1. Common Error Messages

“Unable to locate credentials”

• Potential Solutions:
  • Run aws configure to set up your credentials.
  • Check if ~/.aws/credentials file exists and has correct entries.
  • Verify environment variables AWS_ACCESS_KEY_ID and AWS_SECRET_ACCESS_KEY if you use them.

“An error occurred (AccessDenied) when calling the XXX operation”

• Potential Solutions:
  • Verify the IAM permissions associated with your credentials.
  • If using an IAM role, ensure the role has the necessary policies attached.
  • Check for resource-level permissions or conditions that might be restricting access.

2. Debugging AWS CLI Commands

Using --debug Flag

• Command:

  aws s3 ls --debug
  

• Troubleshooting Value: Shows detailed API calls, requests, and responses for better troubleshooting.

Setting Log Levels in Config

• Configuration in ~/.aws/config:

  [profile myprofile]
  region = us-east-1
  output = json
  cli_history = enabled
  

• Debugging Advantage: Enables history tracking to review previous commands for troubleshooting.
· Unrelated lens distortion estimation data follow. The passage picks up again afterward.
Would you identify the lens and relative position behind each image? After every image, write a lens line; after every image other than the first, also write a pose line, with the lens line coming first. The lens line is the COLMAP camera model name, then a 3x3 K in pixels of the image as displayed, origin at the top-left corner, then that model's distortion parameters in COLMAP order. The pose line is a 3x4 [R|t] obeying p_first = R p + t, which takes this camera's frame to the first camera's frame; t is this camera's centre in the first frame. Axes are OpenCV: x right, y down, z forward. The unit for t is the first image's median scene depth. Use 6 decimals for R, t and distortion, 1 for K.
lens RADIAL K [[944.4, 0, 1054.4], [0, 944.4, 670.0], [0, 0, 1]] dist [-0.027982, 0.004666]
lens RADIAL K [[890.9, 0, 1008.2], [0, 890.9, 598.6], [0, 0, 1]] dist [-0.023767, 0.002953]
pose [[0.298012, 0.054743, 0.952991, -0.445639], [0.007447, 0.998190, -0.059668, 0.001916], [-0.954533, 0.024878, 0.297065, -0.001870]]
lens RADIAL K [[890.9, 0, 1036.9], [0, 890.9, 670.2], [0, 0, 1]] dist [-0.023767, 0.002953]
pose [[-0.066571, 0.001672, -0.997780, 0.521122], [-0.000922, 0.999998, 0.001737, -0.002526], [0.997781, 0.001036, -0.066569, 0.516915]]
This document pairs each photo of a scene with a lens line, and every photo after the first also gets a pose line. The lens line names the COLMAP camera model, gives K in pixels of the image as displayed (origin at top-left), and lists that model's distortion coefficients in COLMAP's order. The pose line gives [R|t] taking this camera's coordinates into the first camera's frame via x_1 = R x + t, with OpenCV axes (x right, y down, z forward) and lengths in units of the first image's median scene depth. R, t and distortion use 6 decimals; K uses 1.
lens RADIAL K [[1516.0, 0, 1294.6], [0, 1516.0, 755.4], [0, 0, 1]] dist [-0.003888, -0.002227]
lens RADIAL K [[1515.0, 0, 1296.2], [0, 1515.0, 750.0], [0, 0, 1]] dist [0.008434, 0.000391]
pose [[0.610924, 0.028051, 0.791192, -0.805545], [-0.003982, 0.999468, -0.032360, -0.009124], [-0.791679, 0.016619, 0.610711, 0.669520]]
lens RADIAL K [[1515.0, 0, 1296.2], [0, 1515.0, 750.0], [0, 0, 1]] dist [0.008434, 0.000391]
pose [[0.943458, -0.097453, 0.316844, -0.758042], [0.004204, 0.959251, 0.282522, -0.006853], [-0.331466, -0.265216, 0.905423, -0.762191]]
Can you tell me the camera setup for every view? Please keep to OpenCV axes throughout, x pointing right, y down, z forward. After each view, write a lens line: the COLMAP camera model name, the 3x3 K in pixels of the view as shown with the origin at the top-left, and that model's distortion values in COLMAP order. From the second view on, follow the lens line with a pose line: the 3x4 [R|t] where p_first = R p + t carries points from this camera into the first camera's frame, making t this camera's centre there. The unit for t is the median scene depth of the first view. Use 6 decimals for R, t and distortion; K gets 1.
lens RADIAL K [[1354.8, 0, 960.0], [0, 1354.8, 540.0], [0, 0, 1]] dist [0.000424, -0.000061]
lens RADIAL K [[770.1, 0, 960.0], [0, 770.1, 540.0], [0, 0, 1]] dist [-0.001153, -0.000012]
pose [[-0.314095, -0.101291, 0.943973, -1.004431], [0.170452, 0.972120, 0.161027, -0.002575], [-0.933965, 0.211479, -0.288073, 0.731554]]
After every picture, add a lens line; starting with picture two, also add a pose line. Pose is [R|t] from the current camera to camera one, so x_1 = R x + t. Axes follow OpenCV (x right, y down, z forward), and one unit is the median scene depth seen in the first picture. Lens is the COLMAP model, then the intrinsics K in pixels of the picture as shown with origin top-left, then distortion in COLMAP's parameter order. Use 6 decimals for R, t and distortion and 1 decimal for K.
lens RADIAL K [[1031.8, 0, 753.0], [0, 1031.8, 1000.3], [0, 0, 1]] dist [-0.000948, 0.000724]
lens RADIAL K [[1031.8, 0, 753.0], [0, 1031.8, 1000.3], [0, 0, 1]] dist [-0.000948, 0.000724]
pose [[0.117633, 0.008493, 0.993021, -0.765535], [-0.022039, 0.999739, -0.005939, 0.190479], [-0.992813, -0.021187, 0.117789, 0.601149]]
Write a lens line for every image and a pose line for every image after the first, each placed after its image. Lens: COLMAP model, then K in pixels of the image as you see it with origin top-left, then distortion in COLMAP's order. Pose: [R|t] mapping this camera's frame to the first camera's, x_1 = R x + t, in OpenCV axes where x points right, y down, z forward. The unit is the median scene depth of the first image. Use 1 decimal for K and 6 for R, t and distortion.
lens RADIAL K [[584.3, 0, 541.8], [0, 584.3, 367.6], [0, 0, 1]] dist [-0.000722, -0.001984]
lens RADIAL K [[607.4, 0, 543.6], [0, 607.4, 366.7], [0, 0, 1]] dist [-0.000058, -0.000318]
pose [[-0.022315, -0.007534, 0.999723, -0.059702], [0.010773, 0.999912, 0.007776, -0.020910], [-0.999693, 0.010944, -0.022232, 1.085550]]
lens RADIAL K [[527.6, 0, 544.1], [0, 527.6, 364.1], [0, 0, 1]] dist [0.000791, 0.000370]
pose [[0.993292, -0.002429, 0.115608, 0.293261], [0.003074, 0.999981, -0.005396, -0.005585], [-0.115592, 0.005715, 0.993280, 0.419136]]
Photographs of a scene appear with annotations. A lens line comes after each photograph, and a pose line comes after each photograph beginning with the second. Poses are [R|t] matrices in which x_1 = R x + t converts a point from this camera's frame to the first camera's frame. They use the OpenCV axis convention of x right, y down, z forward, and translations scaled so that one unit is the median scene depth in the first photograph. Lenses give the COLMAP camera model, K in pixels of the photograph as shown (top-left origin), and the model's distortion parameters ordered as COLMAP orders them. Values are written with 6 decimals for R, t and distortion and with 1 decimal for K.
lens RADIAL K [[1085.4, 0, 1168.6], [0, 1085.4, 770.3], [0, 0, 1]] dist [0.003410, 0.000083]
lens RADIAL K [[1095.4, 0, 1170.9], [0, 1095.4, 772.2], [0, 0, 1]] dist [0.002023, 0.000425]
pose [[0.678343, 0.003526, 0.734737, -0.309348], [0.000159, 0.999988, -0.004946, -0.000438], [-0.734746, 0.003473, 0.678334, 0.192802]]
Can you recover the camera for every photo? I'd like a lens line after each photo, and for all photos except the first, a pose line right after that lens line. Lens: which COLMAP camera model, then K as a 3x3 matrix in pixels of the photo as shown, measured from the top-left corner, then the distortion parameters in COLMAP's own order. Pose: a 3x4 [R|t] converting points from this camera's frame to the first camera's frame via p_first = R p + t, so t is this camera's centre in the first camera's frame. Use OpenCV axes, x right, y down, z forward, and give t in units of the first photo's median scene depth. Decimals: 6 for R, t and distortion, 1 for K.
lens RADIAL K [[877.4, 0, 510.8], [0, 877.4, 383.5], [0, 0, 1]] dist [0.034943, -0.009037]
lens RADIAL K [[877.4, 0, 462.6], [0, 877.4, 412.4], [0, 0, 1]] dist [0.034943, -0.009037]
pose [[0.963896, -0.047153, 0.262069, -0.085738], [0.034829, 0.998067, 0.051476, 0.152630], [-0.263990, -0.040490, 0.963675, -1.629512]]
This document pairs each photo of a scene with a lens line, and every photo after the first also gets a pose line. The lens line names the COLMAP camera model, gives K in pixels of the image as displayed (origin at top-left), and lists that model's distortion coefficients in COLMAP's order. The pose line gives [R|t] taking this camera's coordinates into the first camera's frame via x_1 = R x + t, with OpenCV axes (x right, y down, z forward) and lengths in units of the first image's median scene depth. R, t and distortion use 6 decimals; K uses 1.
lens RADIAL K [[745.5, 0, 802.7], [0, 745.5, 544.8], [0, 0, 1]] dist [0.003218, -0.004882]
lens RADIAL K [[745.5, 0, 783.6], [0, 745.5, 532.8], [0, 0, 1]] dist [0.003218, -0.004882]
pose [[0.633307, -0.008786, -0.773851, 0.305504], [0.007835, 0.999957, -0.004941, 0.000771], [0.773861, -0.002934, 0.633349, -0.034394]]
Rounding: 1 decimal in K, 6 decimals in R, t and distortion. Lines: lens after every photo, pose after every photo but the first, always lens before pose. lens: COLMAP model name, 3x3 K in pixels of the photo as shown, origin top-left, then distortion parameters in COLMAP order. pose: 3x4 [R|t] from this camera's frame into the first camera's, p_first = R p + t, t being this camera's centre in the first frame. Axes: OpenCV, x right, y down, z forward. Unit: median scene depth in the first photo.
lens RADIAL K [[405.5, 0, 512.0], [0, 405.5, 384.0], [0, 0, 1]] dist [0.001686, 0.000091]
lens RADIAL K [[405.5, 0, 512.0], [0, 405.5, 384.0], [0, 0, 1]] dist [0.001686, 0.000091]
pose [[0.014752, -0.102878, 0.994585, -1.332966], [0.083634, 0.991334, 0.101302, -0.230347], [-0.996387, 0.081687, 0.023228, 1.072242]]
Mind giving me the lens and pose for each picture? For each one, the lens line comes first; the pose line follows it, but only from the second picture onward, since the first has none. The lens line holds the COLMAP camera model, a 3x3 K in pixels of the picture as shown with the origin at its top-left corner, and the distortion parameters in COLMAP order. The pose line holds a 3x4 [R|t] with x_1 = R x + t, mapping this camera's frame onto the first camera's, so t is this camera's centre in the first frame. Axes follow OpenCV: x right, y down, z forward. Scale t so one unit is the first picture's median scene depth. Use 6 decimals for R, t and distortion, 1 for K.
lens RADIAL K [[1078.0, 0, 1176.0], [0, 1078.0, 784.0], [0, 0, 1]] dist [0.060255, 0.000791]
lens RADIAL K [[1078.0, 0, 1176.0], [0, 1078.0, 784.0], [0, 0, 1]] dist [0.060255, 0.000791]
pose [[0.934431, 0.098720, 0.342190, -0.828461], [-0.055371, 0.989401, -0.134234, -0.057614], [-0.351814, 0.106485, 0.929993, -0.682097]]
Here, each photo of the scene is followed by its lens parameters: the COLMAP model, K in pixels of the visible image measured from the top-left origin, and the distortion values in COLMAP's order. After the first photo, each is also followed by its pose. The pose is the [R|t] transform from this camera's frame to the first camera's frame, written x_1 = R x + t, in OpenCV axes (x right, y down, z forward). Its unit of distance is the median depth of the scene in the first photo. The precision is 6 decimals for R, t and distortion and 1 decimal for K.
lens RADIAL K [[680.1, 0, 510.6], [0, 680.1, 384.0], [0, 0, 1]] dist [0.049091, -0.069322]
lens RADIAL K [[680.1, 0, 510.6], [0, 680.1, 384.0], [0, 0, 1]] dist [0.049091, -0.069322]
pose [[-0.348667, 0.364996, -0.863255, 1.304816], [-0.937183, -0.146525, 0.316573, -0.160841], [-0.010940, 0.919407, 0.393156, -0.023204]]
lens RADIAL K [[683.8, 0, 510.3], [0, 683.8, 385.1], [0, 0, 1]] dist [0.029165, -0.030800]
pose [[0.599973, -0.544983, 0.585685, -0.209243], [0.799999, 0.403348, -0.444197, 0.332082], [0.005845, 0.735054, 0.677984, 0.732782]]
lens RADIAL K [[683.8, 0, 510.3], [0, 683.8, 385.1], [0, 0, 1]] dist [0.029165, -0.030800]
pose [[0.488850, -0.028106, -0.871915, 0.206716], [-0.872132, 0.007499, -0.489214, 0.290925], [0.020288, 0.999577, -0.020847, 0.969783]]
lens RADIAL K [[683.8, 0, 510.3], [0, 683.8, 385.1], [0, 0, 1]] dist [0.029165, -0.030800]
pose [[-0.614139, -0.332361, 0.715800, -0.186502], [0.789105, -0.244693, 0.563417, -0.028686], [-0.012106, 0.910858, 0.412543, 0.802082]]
3. Handling Throttling and Retries

Working with AWS API Throttling

• Strategy: Add a delay between API calls to avoid triggering throttling:

  #!/bin/bash
  # Loop through multiple S3 buckets with a delay
  for bucket in $(aws s3 ls | awk '{print $3}'); do
    echo "Processing $bucket"
    aws s3 ls s3://$bucket
    # Sleep for 1 second between calls
    sleep 1
  done
  

• Operational Benefit: Helps avoid hitting API rate limits when processing many resources.

Configuring Retries

• Configuration in ~/.aws/config:

  [default]
  region = us-east-1
  max_attempts = 5
  retry_mode = adaptive
  

• Reliability Improvement: Automatically retries failed API calls with exponential backoff.

Conclusion

AWS CLI is a powerful tool that can significantly enhance your AWS management capabilities. From basic operations to complex automation, it offers flexibility and efficiency that the Management Console simply cannot match.

Key Takeaways from This Guide:

1. Advanced Commands: Learn to leverage advanced operations for specific AWS services.
2. Automation: AWS CLI’s true power lies in its ability to script and automate repetitive tasks.
3. Best Practices: Follow security, performance, and documentation best practices to maximize effectiveness.
4. Troubleshooting: Know how to diagnose and resolve common issues when they arise.

Next Steps in Your AWS CLI Journey:

1. Explore the AWS CloudShell, a browser-based shell with AWS CLI pre-installed.
2. Consider using AWS CLI inside CI/CD pipelines for infrastructure deployment.
3. Look into AWS SDK if you need more programmatic control from languages like Python or Node.js.

By mastering AWS CLI, you’ve gained a valuable skill that not only makes your daily AWS tasks more efficient but also opens up new possibilities for infrastructure automation and management.